Hi all! I haven’t posted in years but I wanted to ask for your expertise about food. Ziggy is 6 years old, spayed, no health issues (I tested her for thyroid due to hair thinning but normal) and I currently feed her Holistic Health but in past year I’ve noticed her hair has gotten coarse especially on her back, tail, and behind rear legs. It looks like it has lost its curl and now is thinning behind her legs, on her tail, and where her harness hits above her shoulders (she’s a puller). She’s a picky eater and is not wild about her current food, only eats when hungry and even then she takes each kibble one by one tossing it around the house before eating it! 
I’m wondering if she’d do better with a tiny kibble (this is small but she must chew each one carefully).
Suggestions about brands that are good quality and could help her coat?
I’m not sure why this has happened, I don’t see her scratching or licking her paws, so wonder if it’s diet.
Oh and I tried omega 3 capsules for a year and they did absolutely nothing so I’d rather save the money.
Look forward to your thoughts.
Thank you!


----------



## Shamrockmommy (Aug 16, 2013)

Me personally, I would try Proplan Sensitive Skin and Stomach.

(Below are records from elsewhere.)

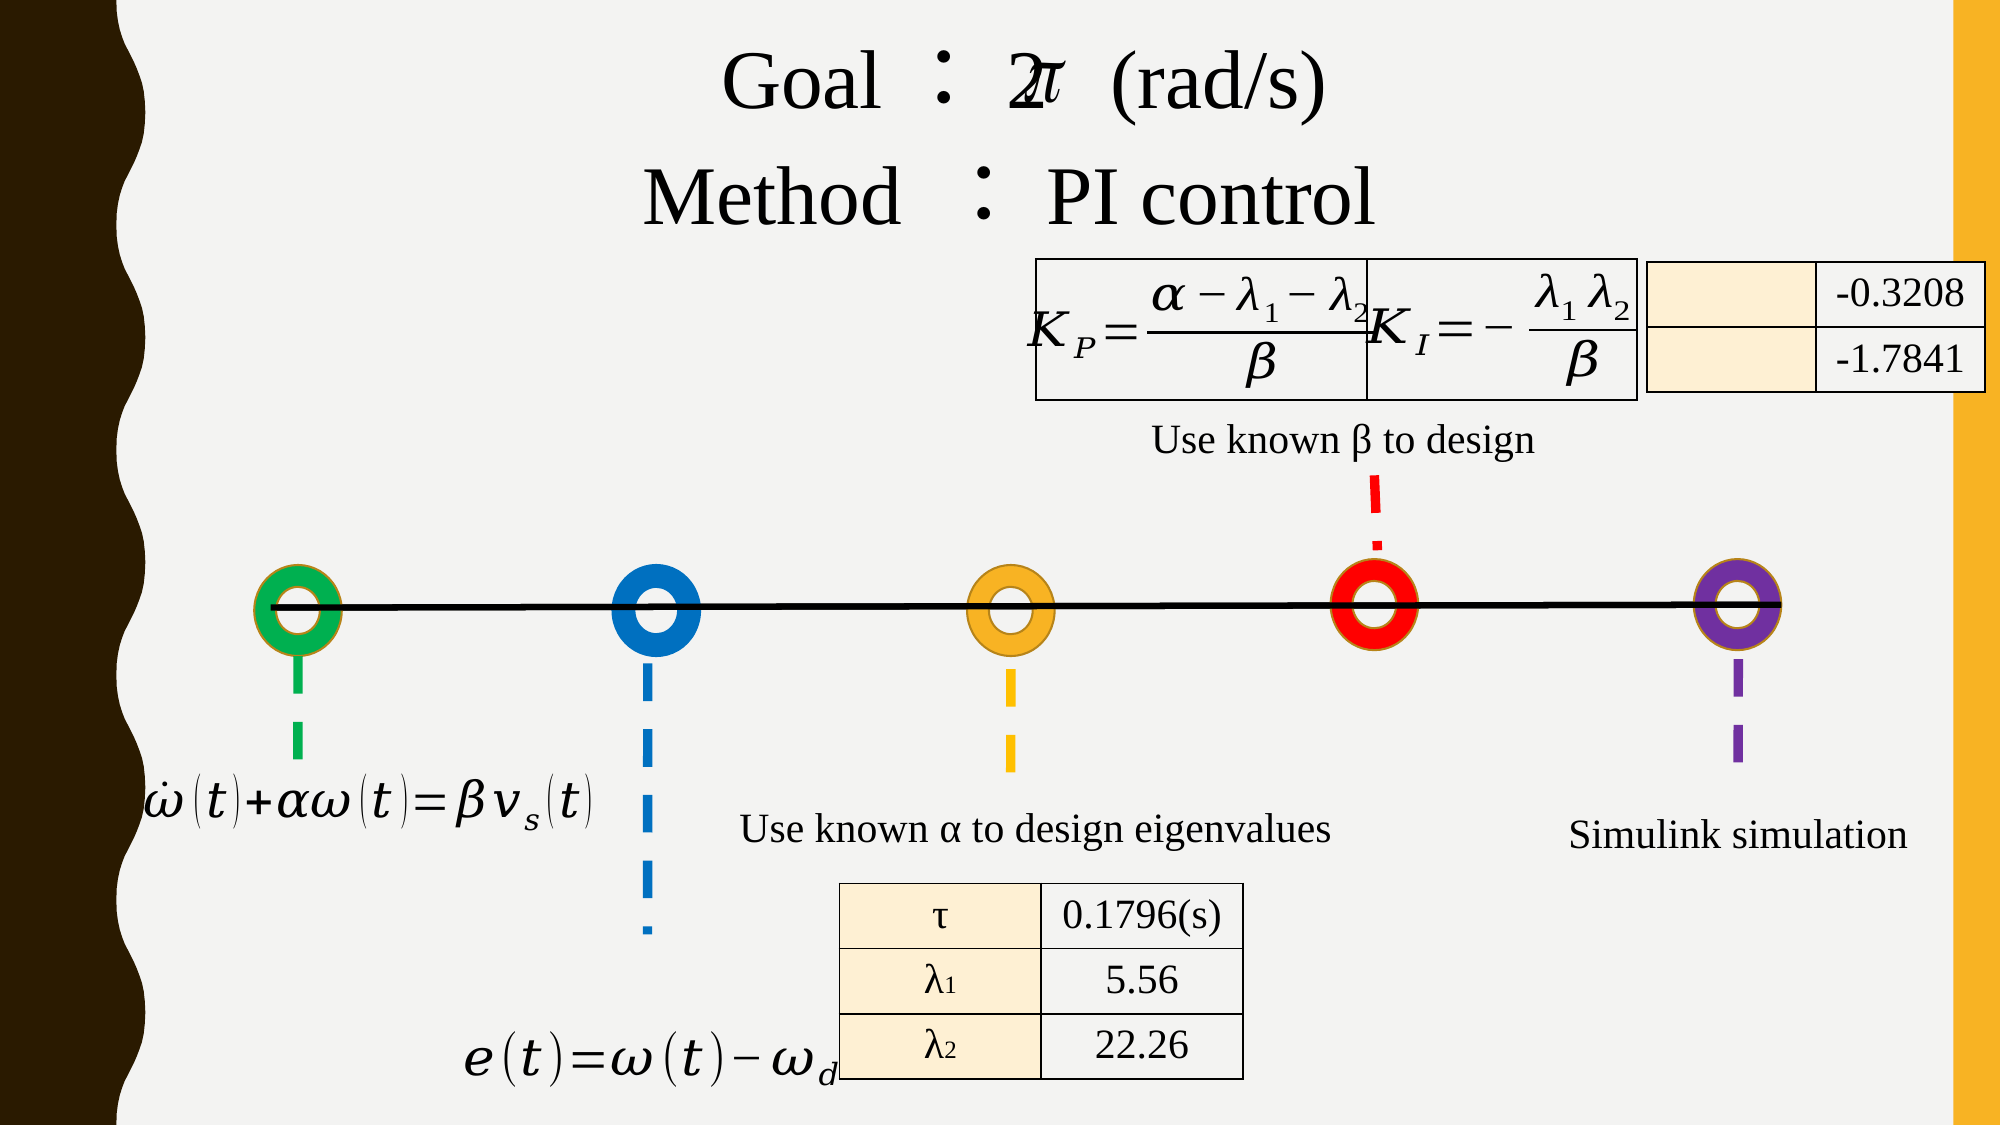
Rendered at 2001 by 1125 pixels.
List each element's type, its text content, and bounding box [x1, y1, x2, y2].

table_cell 22.26 [1042, 1015, 1242, 1078]
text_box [1016, 44, 1079, 125]
table_cell λ2 [840, 1015, 1040, 1078]
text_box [1374, 475, 1378, 551]
table_header [1368, 260, 1636, 399]
table_cell λ1 [840, 949, 1040, 1013]
text_box [253, 563, 343, 657]
text_box [1329, 558, 1420, 602]
text_box [612, 563, 701, 603]
text_box [611, 610, 702, 658]
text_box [270, 604, 1782, 608]
text_box [1329, 609, 1419, 652]
text_box Method ：PI control [627, 133, 1392, 249]
text_box [1692, 558, 1783, 652]
table_header 0.1796(s) [1042, 884, 1242, 948]
text_box [966, 610, 1056, 658]
text_box Simulink simulation [1553, 798, 1924, 864]
table_header [1037, 260, 1366, 399]
text_box Goal：2 (rad/s) [706, 17, 1343, 133]
text_box [966, 563, 1055, 603]
table_header τ [840, 884, 1040, 948]
table_cell 5.56 [1042, 949, 1242, 1013]
text_box Use known α to design eigenvalues [724, 793, 1347, 859]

It’s a salmon formula. 
Some people call Purina “junk” but I feed it and my Jack does extremely well on the Proplan Toy Breed formula (nutrient profiles of all their foods are very similar). 

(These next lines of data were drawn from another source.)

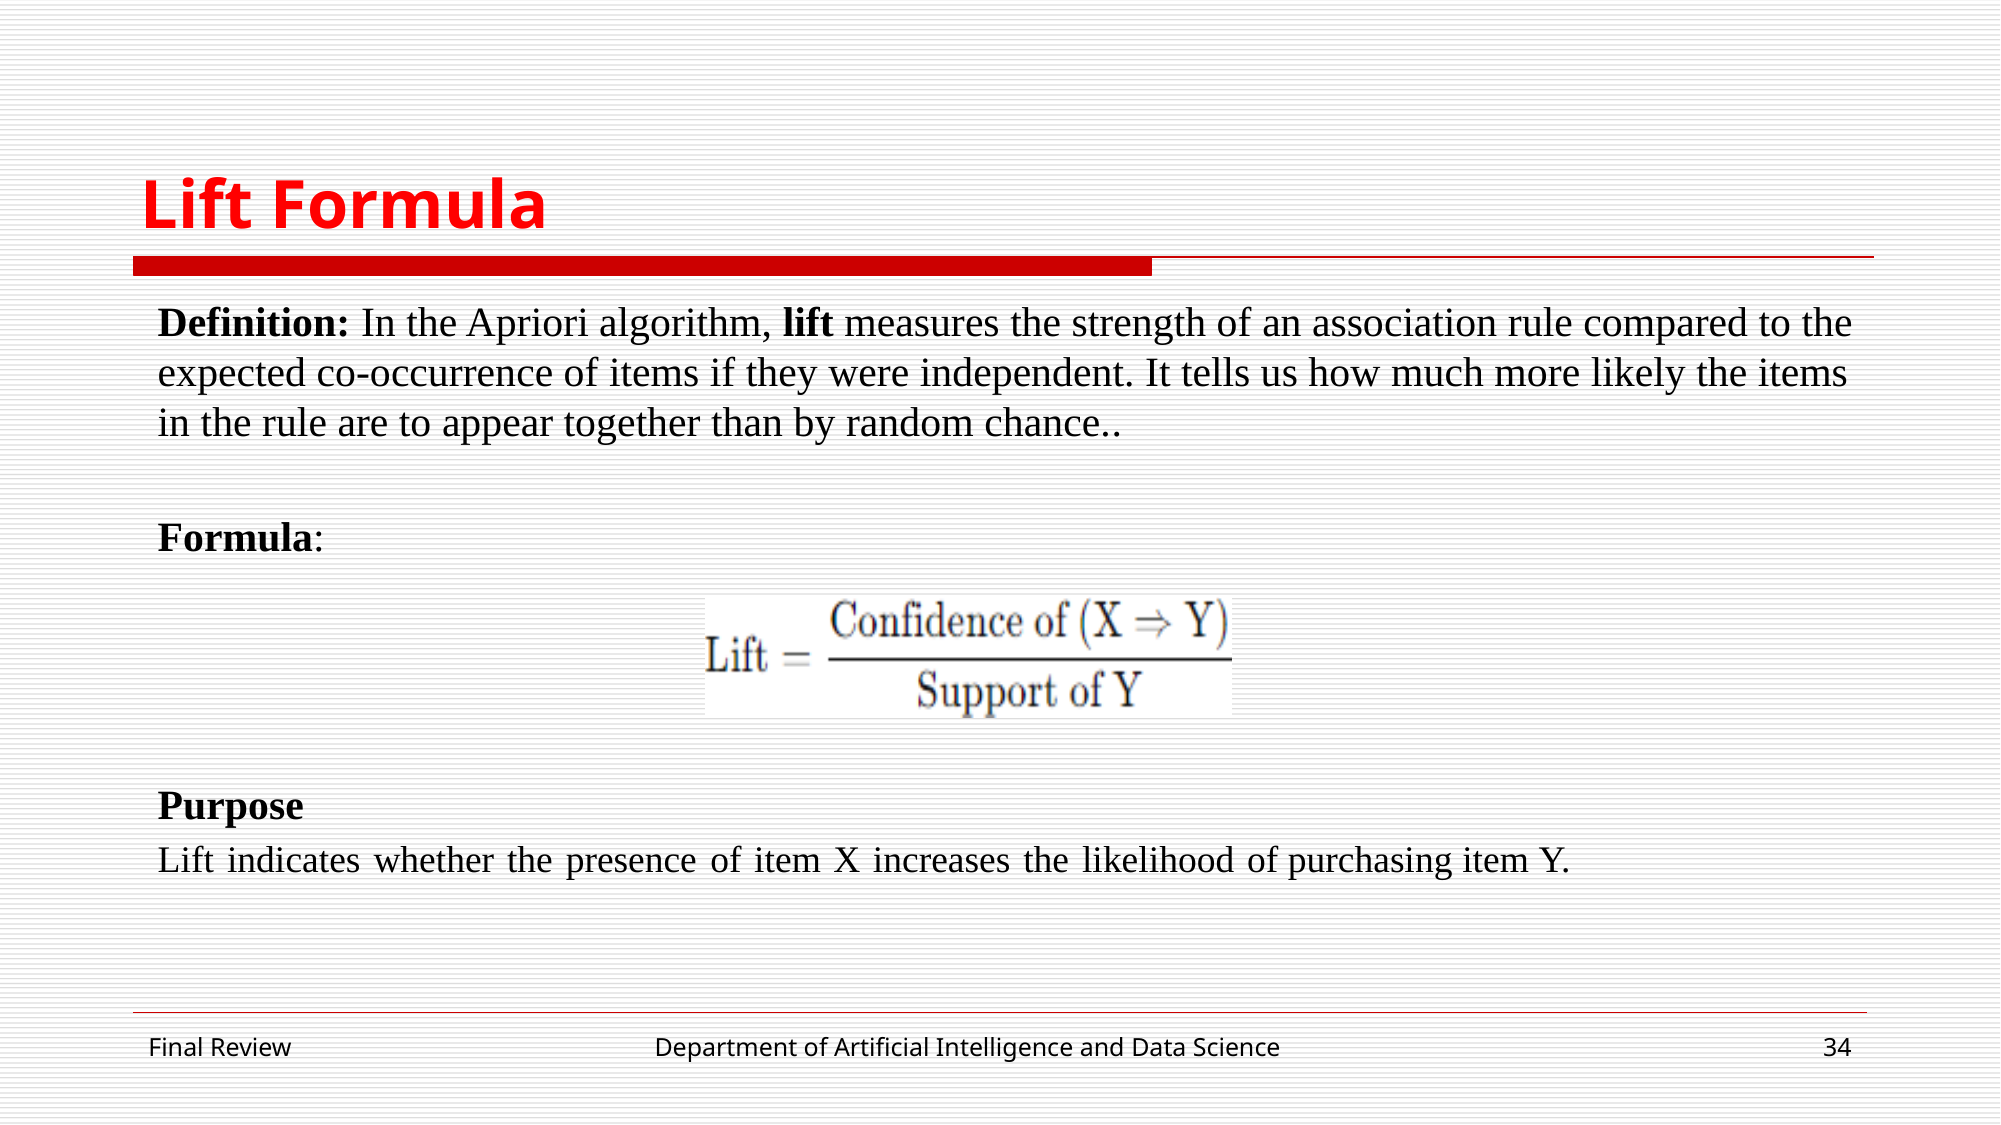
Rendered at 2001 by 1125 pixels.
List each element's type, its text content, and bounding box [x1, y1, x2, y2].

list Definition: In the Apriori algorithm, lift measures the strength of an association rule compared to the expected co-occurrence of items if they were independent. It tells us how much more likely the items in the rule are to appear together than by random chance.. Formula: Purpose Lift indicates whether the presence of item X increases the likelihood of purchasing item Y. [123, 287, 1874, 988]
slide_number 34 [1433, 1024, 1867, 1103]
picture [0, 0, 2001, 1125]
text_box Department of Artificial Intelligence and Data Science [468, 1024, 1469, 1070]
title Lift Formula [125, 50, 1876, 250]
slide_number Final Review [133, 1024, 567, 1103]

Another alternative I have liked in the past was Fromm’s Salmon ala Veg. But digestion was not as great as on Proplan. 

Hope this helps.


----------



## Alexasha (Nov 17, 2011)

Thank you for your reply! I will look into these.


----------



## Asta's Mom (Aug 20, 2014)

Not a food, but you might want to try Warren London Hydrating Butter

https://www.amazon.com/Warren-Londo...2&keywords=warren+london+hydrating+dog+butter

I have found it really helps with a dull coat. Not sure it will help with the thinning, but worth a try.


----------



## Alexasha (Nov 17, 2011)

Thank you! I will check it out. Does it smell a lot?


----------



## Asta's Mom (Aug 20, 2014)

Light scent and a little goes a long way.


----------